[Фрагмент текста]
++++++

В нашей нынешней ситуации, когда жизненно важным стал выбор модели развития, для нас нет ничего важнее экономической теории, отвечающей нашим нуждам, проливающей свет на пути и перспективы развития страны. Ее сейчас у нас нет. Что на это не подходит марксистская теория в своем прежнем виде, говорилось выше. Что касается неоклассической теории, то, несмотря на ее доминирование в мире, отношение к ней на Западе не столь однозначно положительное, как у нас. Как уже отмечалось, там она подвергается фундаментальной критике за несоответствие ее амбиций реальным процессам современной действительности.

++++++

[Задание 1]
Выпишите из фрагмента об экономической теории все предложения, в которых слово «теория» встречается в какой-либо форме.
[Задание 2]
Продолжите фрагмент об экономической теории, начав сразу после его последнего предложения.
Перечень представляет собой самостоятельный материал, не связанный с фрагментом об экономической теории.

Сохранённые данные:

++++++

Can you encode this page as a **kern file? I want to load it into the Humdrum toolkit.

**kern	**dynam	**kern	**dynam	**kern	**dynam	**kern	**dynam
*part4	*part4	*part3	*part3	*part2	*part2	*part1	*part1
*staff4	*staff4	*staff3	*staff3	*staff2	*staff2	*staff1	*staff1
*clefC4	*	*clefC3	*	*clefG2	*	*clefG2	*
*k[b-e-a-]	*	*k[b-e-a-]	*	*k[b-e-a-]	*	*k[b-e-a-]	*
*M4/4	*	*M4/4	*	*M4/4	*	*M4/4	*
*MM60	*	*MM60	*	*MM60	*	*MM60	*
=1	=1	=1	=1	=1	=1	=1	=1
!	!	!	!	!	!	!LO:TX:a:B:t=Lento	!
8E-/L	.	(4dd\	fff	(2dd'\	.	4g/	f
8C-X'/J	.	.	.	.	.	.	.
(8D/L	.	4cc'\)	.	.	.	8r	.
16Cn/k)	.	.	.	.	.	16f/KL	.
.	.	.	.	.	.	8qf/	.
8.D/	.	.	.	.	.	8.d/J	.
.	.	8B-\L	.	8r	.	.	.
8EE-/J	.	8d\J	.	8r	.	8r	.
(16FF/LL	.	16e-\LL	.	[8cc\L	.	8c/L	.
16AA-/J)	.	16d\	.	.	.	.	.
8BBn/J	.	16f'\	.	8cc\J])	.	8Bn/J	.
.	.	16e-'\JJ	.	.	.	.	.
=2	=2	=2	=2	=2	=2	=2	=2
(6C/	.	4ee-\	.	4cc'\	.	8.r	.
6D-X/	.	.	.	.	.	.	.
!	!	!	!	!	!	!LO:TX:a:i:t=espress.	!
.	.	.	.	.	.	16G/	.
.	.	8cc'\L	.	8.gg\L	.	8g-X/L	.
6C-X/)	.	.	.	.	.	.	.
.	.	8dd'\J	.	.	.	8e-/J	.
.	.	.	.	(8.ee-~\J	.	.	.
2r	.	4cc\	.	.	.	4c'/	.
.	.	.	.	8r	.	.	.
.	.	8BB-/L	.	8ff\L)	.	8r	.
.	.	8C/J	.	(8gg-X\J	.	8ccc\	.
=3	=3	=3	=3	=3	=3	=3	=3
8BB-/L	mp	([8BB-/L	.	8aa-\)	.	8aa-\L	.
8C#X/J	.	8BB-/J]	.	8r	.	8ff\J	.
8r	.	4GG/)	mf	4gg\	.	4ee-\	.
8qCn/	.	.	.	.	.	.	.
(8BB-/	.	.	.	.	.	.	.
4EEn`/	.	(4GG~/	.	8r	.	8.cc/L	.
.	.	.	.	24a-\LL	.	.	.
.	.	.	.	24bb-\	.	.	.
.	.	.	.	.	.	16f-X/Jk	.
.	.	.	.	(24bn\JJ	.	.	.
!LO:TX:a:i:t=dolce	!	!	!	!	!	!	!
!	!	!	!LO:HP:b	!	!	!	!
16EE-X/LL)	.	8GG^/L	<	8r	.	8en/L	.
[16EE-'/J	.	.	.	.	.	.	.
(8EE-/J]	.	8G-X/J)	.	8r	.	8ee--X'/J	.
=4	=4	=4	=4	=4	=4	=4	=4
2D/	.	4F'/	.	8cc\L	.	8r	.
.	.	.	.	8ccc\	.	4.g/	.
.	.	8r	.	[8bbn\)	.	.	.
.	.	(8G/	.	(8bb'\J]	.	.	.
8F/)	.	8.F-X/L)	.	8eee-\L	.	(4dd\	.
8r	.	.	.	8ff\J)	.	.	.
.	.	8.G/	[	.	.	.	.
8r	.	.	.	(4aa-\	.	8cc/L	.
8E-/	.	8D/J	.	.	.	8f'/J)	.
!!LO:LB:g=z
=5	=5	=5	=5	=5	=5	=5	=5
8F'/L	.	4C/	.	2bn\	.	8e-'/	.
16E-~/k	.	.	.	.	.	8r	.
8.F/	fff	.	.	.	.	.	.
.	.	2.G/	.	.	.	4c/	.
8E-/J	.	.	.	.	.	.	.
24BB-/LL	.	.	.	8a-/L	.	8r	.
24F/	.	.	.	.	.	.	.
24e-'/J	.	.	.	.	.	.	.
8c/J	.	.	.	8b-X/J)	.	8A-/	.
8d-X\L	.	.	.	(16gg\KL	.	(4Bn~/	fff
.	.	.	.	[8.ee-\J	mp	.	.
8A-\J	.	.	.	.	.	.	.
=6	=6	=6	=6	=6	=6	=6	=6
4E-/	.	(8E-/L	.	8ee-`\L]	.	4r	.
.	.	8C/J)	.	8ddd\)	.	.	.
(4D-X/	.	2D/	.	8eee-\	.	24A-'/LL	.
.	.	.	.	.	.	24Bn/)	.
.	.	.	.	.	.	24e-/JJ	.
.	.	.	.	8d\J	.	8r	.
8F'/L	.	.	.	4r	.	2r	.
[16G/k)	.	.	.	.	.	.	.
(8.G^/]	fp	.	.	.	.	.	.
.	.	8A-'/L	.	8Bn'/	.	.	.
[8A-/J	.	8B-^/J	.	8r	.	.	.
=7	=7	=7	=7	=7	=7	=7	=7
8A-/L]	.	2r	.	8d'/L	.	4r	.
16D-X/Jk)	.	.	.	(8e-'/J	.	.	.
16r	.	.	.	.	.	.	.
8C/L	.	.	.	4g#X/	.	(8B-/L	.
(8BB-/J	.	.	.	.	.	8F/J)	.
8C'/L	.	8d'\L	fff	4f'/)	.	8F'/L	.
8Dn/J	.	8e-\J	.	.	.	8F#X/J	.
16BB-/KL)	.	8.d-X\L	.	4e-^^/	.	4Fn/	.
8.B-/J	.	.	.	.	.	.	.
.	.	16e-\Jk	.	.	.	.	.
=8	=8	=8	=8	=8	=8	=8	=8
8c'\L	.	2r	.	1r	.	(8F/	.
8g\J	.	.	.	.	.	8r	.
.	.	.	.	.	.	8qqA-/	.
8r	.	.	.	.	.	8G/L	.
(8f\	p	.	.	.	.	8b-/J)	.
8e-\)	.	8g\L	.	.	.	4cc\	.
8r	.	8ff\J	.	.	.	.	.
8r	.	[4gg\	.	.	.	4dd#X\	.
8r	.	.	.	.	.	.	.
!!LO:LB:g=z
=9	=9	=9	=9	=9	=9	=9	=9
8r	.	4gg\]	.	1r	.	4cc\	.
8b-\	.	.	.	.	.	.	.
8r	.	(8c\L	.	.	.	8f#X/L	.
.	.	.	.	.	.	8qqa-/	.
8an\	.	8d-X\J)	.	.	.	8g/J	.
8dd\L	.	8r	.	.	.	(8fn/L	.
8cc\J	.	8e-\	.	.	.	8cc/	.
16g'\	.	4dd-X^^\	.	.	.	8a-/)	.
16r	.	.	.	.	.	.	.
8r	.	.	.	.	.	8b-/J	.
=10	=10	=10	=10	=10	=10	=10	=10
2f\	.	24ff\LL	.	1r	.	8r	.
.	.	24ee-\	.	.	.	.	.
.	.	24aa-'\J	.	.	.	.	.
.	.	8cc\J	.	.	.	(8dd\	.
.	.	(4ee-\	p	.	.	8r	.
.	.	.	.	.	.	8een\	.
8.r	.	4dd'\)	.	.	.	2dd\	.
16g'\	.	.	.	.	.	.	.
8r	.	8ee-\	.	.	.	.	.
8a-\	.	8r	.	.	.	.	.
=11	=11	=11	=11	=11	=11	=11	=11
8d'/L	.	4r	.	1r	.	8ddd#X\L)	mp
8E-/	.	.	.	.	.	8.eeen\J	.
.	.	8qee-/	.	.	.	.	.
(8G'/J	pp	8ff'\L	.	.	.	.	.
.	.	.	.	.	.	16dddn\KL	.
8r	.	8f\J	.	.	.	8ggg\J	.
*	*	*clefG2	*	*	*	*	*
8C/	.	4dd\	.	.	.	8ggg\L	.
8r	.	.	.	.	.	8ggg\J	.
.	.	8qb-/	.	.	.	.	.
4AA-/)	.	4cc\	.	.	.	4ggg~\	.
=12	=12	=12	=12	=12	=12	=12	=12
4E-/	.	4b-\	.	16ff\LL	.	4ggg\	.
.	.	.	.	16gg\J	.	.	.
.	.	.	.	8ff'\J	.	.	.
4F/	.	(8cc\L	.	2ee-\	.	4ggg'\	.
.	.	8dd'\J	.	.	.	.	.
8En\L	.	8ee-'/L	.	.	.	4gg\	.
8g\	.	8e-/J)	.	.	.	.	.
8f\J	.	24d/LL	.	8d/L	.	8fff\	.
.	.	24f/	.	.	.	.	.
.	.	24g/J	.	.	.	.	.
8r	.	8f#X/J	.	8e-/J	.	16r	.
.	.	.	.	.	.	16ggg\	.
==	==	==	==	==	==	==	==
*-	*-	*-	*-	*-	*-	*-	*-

++++++

[Результат выполнения 1]
1. В нашей нынешней ситуации, когда жизненно важным стал выбор модели развития, для нас нет ничего важнее экономической теории, отвечающей нашим нуждам, проливающей свет на пути и перспективы развития страны.
2. Что на это не подходит марксистская теория в своем прежнем виде, говорилось выше.
3. Что касается неоклассической теории, то, несмотря на ее доминирование в мире, отношение к ней на Западе не столь однозначно положительное, как у нас.

[Результат выполнения 2]
Хотя по советской традиции власти навязали преподавательскому корпусу эту теорию, о ее несостоятельности на Западе говорили задолго до того, как опыт постсоветских государств явился ее экспериментальным опровержением. Это и понятно. Наша культурная почва глубоко отлична от западной, хотя и там она показала свою непригодность. За исключением торговли и сферы услуг, превозносимый неоклассической теорией частный собственник в наших условиях оказался не только менее эффективным, чем советский директор, но еще мотом и мошенником, который в целях наживы не останавливается ни перед каким преступлением. По своему образу и подобию частный собственник, как об этом говорят приведенные нами факты и явления, сделал общество криминальным, а звенья общественной жизни полностью заразил коррупцией. Он принес в нашу жизнь то, чего у нас никогда не было, – практику заказных убийств, исчезновение людей и рейдерский захват собственности.
К сожалению, принятая нами на идейное вооружение неоклассическая теория, воплощенная в учебниках по экономике, формирует экономическое мышление российской молодежи в духе узколобого прагматизма, закрывая ей путь к глубокому теоретическому пониманию общества, в котором она живет. С помощью западного финансирования в наиболее благоприятном положении оказались учебные заведения, формирующие у молодежи угодное капиталу неоклассическое восприятие вещей. С такой же целью подбираются переводимые учебники и работы отдельных авторов. Среди них нет альтернативных изданий. Между тем мировая экономическая мысль, как отмечалась, гораздо богаче того, что предлагают нам вопреки нашим национальным интересам и социальным целям.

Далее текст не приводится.